If you re-use an experiment name, the old one will never be overwritten: instead, a numeral is added to disambiguate:

[hastings@$Hastingss-Air ~/sample_project]$ python sample_project.py
Saving results to results/fixed_experiment_name-1/

Philosophy

Experiment reproduction is hard at two points in time: First, when doing an experiment, it is easy to lack the motivation to meticulously record what you are doing, including details such as package versions or code changes that you may not think are important. Second, when trying to reproduce an experiment, motivation is available in abundance, but the information needed may no longer exist.

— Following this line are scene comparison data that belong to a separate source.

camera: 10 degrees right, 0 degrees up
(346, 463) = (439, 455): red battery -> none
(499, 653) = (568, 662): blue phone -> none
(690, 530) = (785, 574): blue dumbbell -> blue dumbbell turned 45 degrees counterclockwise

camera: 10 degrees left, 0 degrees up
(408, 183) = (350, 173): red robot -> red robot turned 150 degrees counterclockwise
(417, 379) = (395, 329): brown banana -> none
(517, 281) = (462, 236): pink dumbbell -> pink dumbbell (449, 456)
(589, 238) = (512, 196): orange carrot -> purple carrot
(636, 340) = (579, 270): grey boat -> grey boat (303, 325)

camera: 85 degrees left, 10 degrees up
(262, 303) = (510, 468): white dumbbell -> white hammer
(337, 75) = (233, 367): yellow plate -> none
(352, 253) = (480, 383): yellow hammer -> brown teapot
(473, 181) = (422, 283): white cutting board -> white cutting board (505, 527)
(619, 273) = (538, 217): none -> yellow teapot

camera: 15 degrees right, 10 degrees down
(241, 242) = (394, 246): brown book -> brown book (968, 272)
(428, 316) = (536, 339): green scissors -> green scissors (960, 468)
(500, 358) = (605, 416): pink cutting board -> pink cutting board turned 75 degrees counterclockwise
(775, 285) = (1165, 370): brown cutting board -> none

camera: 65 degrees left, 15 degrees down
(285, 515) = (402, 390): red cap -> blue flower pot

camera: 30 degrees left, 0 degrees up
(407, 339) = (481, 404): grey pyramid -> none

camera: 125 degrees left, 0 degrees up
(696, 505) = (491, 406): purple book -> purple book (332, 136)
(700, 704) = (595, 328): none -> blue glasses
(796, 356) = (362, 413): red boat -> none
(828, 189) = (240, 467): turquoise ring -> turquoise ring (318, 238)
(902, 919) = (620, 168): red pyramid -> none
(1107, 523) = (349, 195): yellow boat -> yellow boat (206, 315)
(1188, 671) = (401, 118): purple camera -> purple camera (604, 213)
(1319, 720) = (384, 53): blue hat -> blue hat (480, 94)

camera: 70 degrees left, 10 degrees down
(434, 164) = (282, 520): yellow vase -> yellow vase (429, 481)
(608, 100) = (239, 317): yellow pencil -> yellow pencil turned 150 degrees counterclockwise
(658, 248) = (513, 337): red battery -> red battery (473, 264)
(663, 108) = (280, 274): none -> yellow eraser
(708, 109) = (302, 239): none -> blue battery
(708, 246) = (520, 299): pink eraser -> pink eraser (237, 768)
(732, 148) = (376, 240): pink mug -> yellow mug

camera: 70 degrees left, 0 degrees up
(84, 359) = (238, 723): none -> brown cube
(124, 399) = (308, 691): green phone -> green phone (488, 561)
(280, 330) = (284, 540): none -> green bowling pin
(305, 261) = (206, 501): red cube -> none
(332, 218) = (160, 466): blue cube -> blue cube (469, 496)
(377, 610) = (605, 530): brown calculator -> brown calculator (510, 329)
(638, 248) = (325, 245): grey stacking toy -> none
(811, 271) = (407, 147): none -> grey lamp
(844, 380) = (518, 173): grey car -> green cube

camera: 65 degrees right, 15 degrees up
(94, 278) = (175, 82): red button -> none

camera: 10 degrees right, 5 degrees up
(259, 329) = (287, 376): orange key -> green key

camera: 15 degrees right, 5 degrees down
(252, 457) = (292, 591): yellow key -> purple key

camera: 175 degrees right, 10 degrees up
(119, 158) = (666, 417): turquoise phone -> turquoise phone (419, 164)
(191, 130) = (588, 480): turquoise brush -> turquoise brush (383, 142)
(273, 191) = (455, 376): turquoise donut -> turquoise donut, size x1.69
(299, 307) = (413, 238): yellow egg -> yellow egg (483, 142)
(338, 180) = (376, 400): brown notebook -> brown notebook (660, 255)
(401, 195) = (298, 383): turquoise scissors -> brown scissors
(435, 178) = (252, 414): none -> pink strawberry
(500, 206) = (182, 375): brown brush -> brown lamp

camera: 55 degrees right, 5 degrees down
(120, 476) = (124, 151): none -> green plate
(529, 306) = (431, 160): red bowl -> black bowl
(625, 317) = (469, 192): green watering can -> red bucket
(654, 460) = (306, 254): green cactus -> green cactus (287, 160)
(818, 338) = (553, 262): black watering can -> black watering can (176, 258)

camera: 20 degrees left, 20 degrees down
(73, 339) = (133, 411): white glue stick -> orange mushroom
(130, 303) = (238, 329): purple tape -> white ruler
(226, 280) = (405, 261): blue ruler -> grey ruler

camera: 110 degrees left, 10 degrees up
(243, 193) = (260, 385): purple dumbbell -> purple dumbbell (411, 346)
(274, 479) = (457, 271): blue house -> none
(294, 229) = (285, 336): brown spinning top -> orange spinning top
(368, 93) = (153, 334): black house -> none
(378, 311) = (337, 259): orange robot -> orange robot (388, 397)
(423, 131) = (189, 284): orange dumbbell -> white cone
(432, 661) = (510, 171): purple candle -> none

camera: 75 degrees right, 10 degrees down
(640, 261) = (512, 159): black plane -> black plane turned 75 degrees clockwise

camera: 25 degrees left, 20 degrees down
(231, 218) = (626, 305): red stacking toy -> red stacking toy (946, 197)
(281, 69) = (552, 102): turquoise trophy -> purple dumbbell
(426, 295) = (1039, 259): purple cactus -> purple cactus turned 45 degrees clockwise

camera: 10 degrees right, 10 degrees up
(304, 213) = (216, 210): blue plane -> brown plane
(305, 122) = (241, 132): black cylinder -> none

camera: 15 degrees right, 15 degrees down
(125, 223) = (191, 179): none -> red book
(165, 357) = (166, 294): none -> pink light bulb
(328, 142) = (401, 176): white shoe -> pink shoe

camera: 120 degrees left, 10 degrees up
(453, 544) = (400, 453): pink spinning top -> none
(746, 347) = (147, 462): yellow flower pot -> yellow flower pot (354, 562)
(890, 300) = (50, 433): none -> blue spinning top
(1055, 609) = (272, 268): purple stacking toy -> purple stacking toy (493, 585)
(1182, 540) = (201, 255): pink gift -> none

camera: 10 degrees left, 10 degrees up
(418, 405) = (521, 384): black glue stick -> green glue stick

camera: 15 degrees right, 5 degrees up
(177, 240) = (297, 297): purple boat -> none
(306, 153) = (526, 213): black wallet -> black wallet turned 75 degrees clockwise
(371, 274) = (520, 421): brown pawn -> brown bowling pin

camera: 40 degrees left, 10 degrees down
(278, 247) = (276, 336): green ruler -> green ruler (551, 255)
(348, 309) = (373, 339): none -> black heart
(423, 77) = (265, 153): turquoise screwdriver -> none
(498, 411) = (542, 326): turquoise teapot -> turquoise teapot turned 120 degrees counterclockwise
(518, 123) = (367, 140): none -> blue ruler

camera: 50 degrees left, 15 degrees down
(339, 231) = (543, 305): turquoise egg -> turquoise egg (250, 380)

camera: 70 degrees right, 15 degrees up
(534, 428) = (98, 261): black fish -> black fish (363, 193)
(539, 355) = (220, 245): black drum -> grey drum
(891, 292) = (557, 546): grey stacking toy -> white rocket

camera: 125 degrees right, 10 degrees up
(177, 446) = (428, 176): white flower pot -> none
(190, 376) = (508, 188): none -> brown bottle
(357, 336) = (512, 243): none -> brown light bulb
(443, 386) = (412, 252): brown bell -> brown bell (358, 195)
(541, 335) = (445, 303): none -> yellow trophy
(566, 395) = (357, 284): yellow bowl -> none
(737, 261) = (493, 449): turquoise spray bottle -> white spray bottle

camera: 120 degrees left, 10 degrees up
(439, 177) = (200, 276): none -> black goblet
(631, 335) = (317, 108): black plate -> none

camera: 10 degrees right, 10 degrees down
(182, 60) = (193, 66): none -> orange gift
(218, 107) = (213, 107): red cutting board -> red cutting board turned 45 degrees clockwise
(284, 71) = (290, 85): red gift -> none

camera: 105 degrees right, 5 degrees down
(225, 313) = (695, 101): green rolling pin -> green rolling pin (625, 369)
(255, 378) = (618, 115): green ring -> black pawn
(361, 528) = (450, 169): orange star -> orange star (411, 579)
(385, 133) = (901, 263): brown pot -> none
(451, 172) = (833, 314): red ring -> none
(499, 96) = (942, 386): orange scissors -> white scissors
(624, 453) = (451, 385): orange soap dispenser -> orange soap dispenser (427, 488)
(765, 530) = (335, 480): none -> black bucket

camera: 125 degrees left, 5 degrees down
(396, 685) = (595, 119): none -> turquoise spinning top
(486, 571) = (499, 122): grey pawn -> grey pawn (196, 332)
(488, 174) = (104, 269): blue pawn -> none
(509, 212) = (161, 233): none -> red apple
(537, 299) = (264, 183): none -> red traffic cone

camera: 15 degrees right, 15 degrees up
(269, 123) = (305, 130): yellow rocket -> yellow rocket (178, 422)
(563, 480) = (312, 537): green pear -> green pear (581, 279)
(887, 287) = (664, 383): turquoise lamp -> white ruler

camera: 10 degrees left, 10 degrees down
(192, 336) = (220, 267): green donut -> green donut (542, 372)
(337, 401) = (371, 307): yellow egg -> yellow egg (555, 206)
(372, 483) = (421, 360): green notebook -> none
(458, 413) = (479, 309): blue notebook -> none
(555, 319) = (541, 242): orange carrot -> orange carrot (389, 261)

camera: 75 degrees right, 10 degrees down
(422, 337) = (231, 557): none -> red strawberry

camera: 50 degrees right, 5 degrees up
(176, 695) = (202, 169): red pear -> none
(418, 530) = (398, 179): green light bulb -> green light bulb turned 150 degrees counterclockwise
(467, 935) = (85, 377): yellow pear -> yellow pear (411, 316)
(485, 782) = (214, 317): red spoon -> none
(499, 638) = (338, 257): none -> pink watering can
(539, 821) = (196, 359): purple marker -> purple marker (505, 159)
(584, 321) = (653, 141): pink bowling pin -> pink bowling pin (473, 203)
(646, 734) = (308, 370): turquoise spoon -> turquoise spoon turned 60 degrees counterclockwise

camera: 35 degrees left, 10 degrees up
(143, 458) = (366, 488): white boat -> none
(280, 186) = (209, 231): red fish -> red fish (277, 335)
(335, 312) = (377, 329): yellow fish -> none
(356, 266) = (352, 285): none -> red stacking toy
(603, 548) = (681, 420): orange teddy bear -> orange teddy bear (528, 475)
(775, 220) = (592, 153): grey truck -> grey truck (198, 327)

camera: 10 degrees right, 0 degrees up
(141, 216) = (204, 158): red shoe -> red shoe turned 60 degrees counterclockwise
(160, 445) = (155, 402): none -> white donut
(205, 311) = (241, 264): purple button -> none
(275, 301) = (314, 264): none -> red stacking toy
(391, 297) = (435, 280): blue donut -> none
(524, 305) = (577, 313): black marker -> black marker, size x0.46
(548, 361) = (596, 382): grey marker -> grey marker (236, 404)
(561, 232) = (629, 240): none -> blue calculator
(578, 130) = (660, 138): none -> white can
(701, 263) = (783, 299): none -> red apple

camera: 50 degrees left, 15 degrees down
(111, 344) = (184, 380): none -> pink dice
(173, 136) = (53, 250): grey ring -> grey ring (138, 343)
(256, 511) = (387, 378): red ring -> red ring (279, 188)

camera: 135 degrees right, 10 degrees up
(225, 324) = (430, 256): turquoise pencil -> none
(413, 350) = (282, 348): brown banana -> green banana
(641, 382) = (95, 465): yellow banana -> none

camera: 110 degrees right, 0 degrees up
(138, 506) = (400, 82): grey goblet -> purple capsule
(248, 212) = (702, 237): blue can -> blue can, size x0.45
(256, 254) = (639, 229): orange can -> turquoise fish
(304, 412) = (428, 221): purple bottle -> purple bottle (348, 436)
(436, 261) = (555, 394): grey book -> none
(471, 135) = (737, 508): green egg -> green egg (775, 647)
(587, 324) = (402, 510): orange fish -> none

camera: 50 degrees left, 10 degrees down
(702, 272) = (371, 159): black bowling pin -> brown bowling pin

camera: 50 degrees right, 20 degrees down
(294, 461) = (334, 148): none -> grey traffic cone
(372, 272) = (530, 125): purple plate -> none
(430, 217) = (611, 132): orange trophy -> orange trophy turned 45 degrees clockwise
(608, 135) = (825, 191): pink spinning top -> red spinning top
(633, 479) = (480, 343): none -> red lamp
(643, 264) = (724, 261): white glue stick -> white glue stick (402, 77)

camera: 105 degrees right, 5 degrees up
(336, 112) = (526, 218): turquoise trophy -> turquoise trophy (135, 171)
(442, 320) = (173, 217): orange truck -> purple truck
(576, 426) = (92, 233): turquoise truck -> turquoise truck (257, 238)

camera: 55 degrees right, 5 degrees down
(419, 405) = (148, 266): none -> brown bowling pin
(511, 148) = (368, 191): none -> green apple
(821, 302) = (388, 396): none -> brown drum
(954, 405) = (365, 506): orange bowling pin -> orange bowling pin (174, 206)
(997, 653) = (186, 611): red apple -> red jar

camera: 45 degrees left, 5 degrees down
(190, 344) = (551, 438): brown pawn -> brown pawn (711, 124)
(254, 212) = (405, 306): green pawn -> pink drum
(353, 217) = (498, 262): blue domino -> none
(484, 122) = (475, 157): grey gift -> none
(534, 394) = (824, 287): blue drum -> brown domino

To solve this problem, footsteps is designed to require as little motivation as possible at experiment time, and to provide as much information as possible at reproduction time.

Usage Details

To use footsteps, just import the package. At runtime, this will prompt the user for a descriptive name to be assosciated with any artifacts generated by this iteration of your code. Tab completion is available for the experiment name if you want to use a name parallel with previous names. Then, it will create a directory using that name, dump information into "info.txt" in that directory including the current git hash, command and arguments, which python env is in use etc into that directory. Versions of installed packages are dumped into the output directory in the file "package_versions.txt" using pip list (specifically Popen([sys.executable, "-m", "pip", "list"])), which correctly records versions of packages whether they are installed with conda or pip. Finally, the path to this directory is available as footsteps.output_dir, so that the rest of your code knows where to put any artifacts that it generates.

In the event that a project using footsteps grows to the point where you want to configure or specialize footsteps, the recommended process is to copy footsteps/footsteps.py into your codebase, modify it to make any changes you need, and import that instead of this.